The Sleep of Reason

Most of the dead will have been buried by the time these words are written


Editorial February 17, 2017
Devotees stand on the blood-stained floor a day after a bomb attack hit the 13th century Muslim Sufi shrine of Lal Shahbaz Qalandar in the town of Sehwan in Sindh province, some 200 kilometres northeast of the provincial capital Karachi, on February 17, 2017. PHOTO: AFP

Sometime between 1797 and 1799 the Spanish painter and printmaker Francisco Goya created an etching titled ‘The Sleep of Reason Produces Monsters.’ It is Goya’s view of Spanish society at the time, with symbols of folly — owls — and bats representing ignorance, a society demented, corrupt and open to ridicule. Were Goya to be alive today then Pakistan could have served for his predictive template as well as Spain, because reason has indeed been sleeping, there has been folly on an almost unimaginable scale, there is corruption of both word and deed and when ridicule rears its head in the form of criticism then the state bites back, suppressing those that would lampoon or satirise it.

The sleep of reason has produced monsters that have unleashed upon our country the most dreadful of plagues, that of terror. The unrelenting and pervasive fear that now envelopes the nation which has been battered from its slumbers as day after day bombs blew the national eyelids open. From Lahore on Monday to Sehwan on Thursday the monsters ran rampant, and today there is no reason to believe or imagine that they are back in whatever box we had collectively and individually willed them to be.

Most of the dead will have been buried by the time these words are written and there will be a legacy of blighted lives as the limbless, sightless and mentally scarred try to piece together an existence post-bomb. There are hundreds of them. There will be hundreds more maimed and there will be hundreds more dead because of the sleep of reason. It became the comfort zone, a harbour for comforting delusions that kept the monsters at bay. But no more.

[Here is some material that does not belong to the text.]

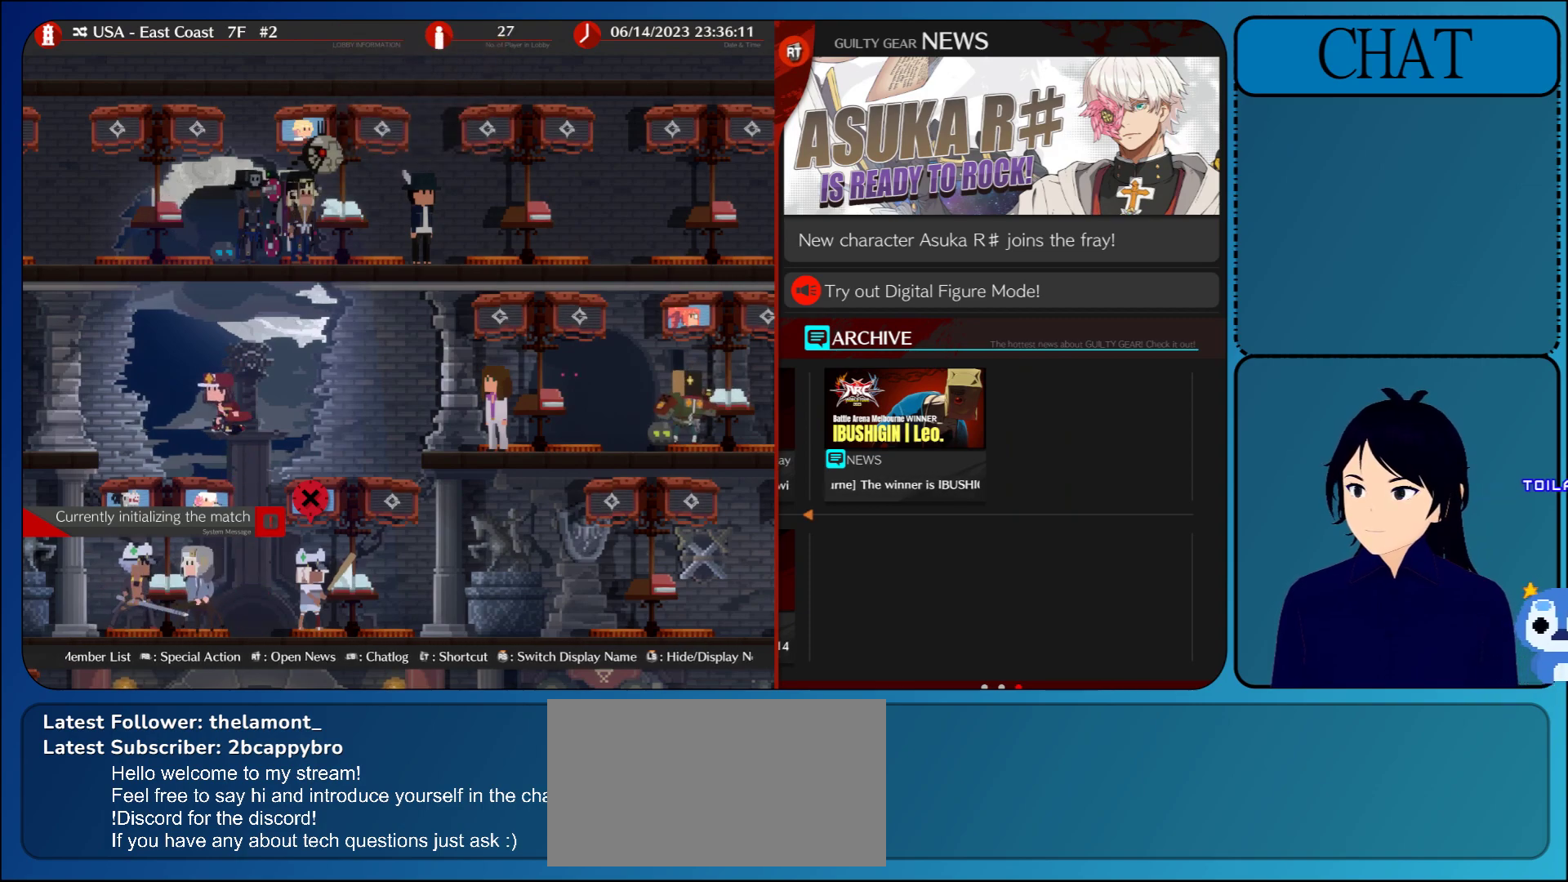
{"buttons": [], "left_stick": "left", "events": []}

It is reported that the numbers of dead in the Sehwan attack rose on Friday 17th February to 88, quite possibly with more to follow as victims die of their injuries. Outrage comes in from all sides. The Prime Minister is to make a visit to Sehwan, his entourage and their ‘protocol’ hindering the work of hard-pressed security and medical staff. Members of that entourage have in the recent past claimed that the war on terror was mostly won, the foe vanquished. The Chief of Army Staff (COAS) has said that there are to be ‘no exceptions’ when it comes to the response to these horrors. There is acknowledgement as noted in these columns that there is a nest of vipers in south Punjab, yet the reports of operations that netted 25 dead on Friday 17th noted not a single operation in the area.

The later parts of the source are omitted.